A fleet management company plans to leverage Kafka Streams for 2 of its use cases
- Alerting if a vehicle's average temperature or rpm breaches a certain threshold
- Calculating the nearest service center in case there is an alert
There are 2 sensors in every vehicle that emits data to 2 separate kafka topics. The first sensor(location sensor) emits the location(lat, long) of the vehicle every 45 seconds. The second sensor(telemetry sensor) emits the temperature and number of rotations at a given moment every 10 seconds. The vehicle information and the (service center information) is stored in a postgres database in (2) separate tables.

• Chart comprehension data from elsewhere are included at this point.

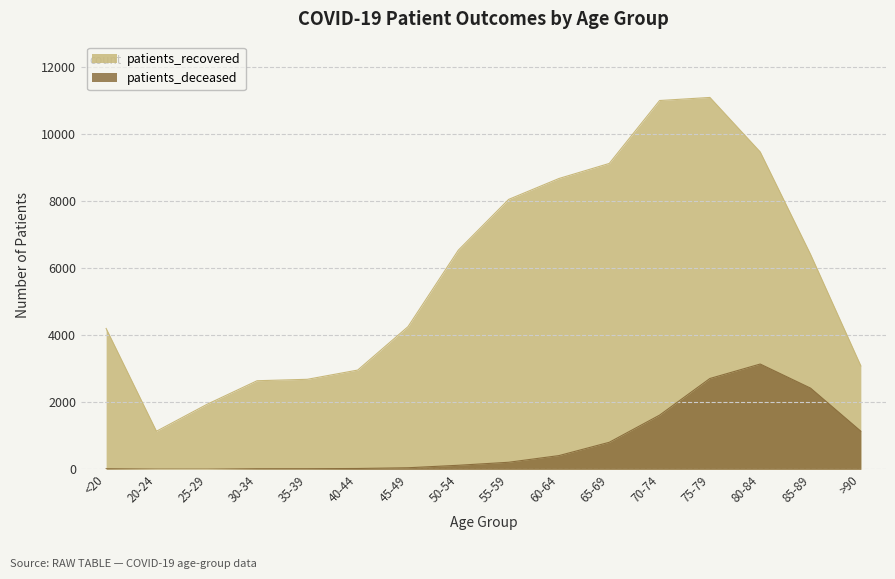

Is it true that patients_deceased equals 1030 at 80-84?

False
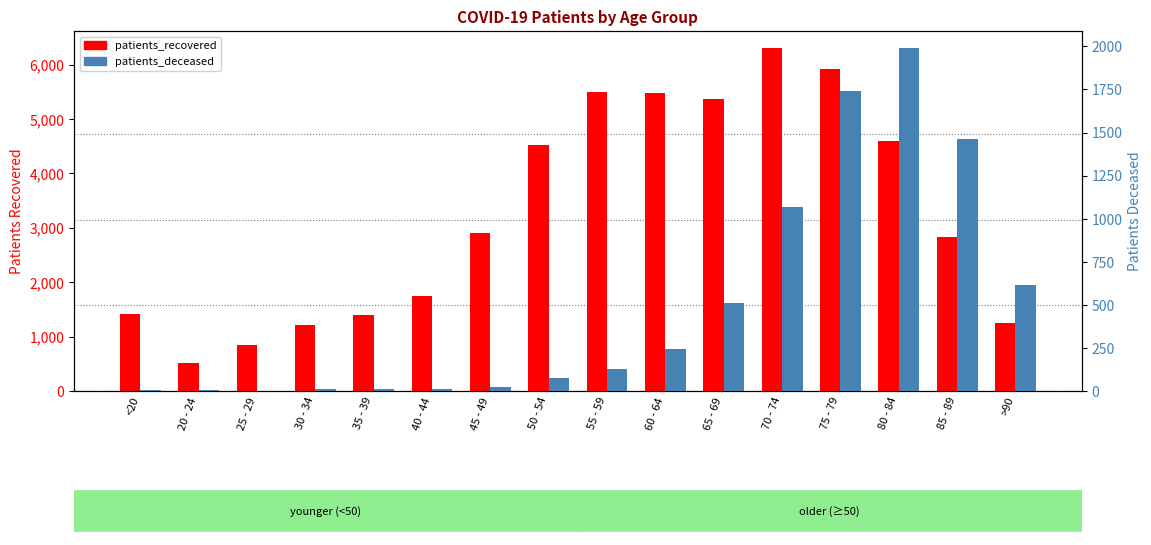

What is the difference between the maximum and minimum values in the patients_deceased series?

1988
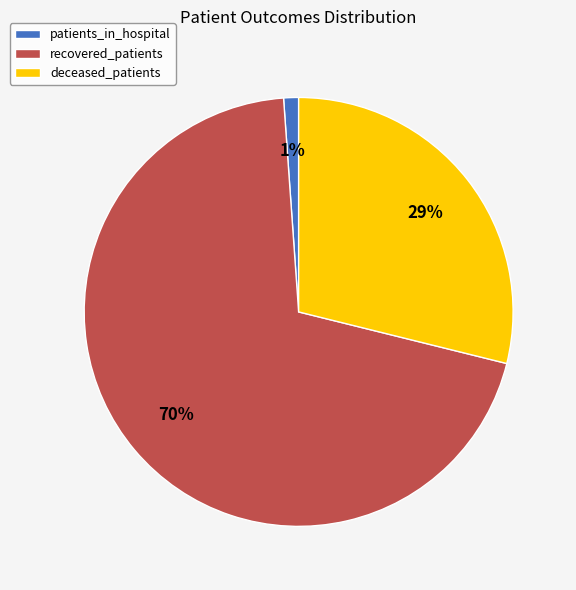

Is the sum of patients_in_hospital and deceased_patients greater than half?

No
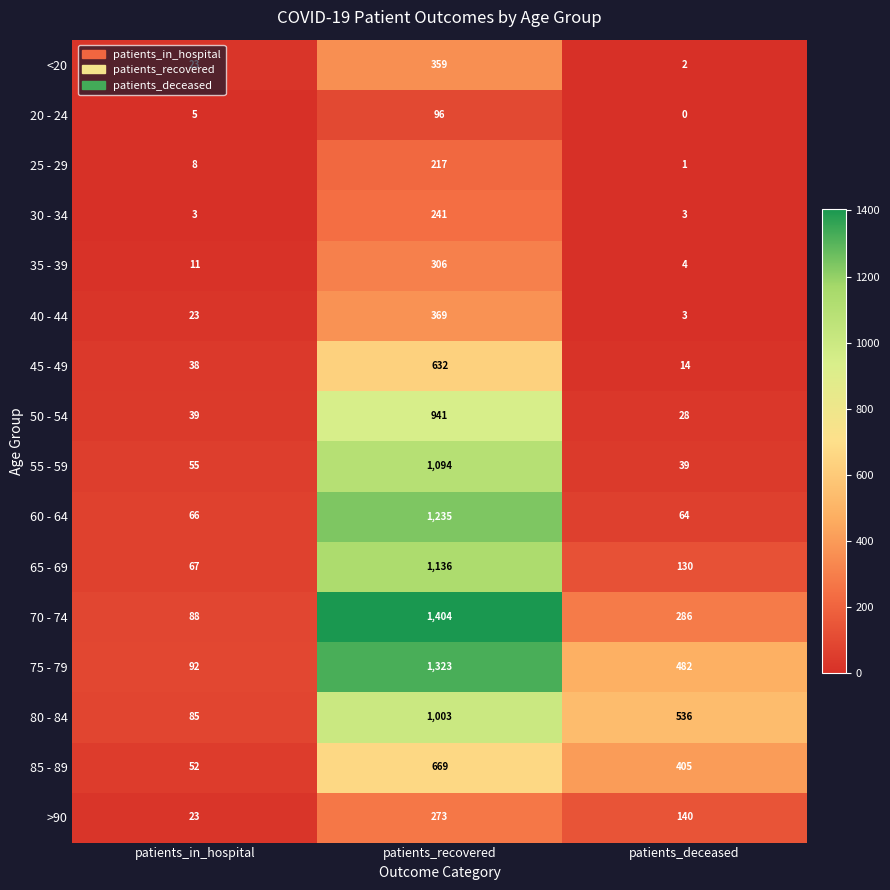

List the labels in order of 70 - 74 value, largest first.

patients_recovered, patients_deceased, patients_in_hospital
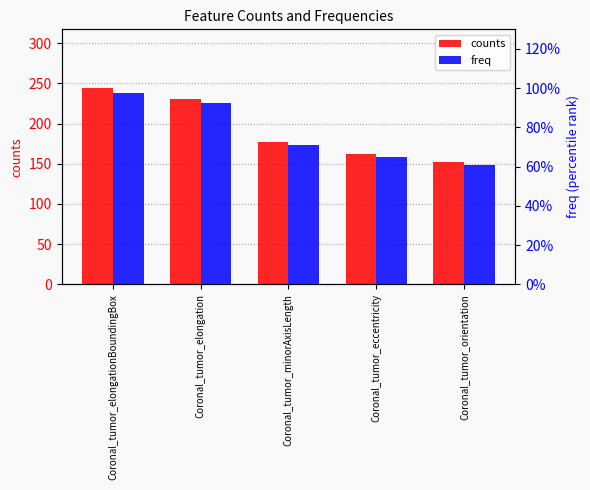

What value does the counts series have at Coronal_tumor_orientation?

152.0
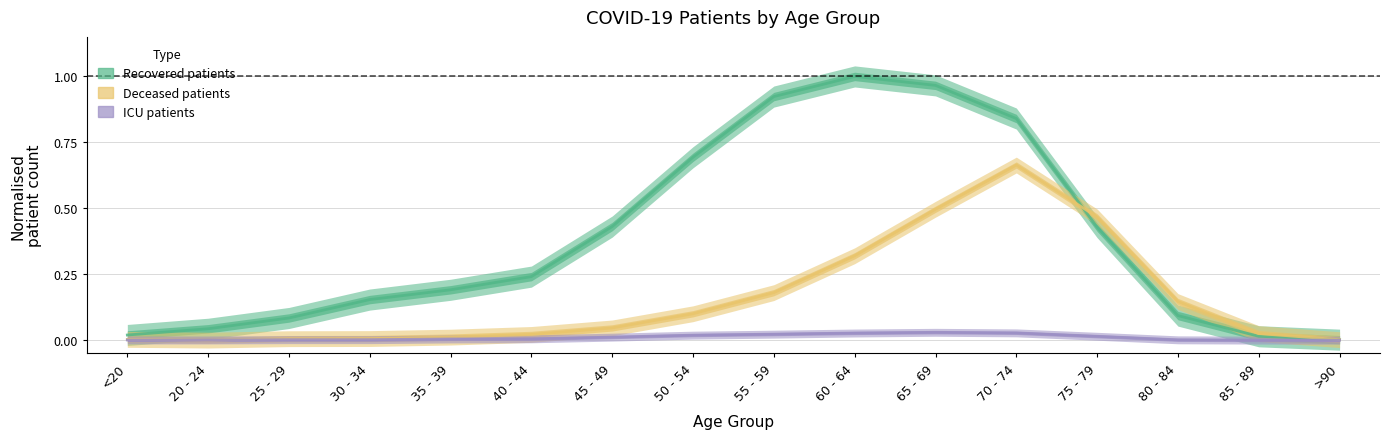

Reading left to right, transcribe all the data shown in this chart.

recovered_patients: 0.0	0.0	0.1	0.2	0.2	0.2	0.4	0.7	0.9	1.0	1.0	0.8	0.4	0.1	0.0	0.0
deceased_patients: 0.0	0.0	0.0	0.0	0.0	0.0	0.0	0.1	0.2	0.3	0.5	0.7	0.5	0.1	0.0	0.0
patients_in_icu: 0.0	0.0	0.0	0.0	0.0	0.0	0.0	0.0	0.0	0.0	0.0	0.0	0.0	0.0	0.0	0.0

- Setup a datagen source connector with the schema defined in sensor-schema.json
- Setup the database and the load the database with the docker-compose.yaml. Run
docker-compose up -d --build
Check the database contents with
docker-compose exec -it postgres psql "postgres://platformatory:plf_password@postgres:5432/plf_training"
- Add kafka and connect to the docker-compose file
- Create a source connectors for the vehicle and (service_center) tables.
- Calculate the average temperature and rotations per minute(rpm) of the vehicle every 10 minutes
- Output all calculations where the avg. temp. is greater than 100 and the rpm is greater than 3000.
- The output should include the vehicle information as well
- Calculate the nearest service center when the above conditions are met.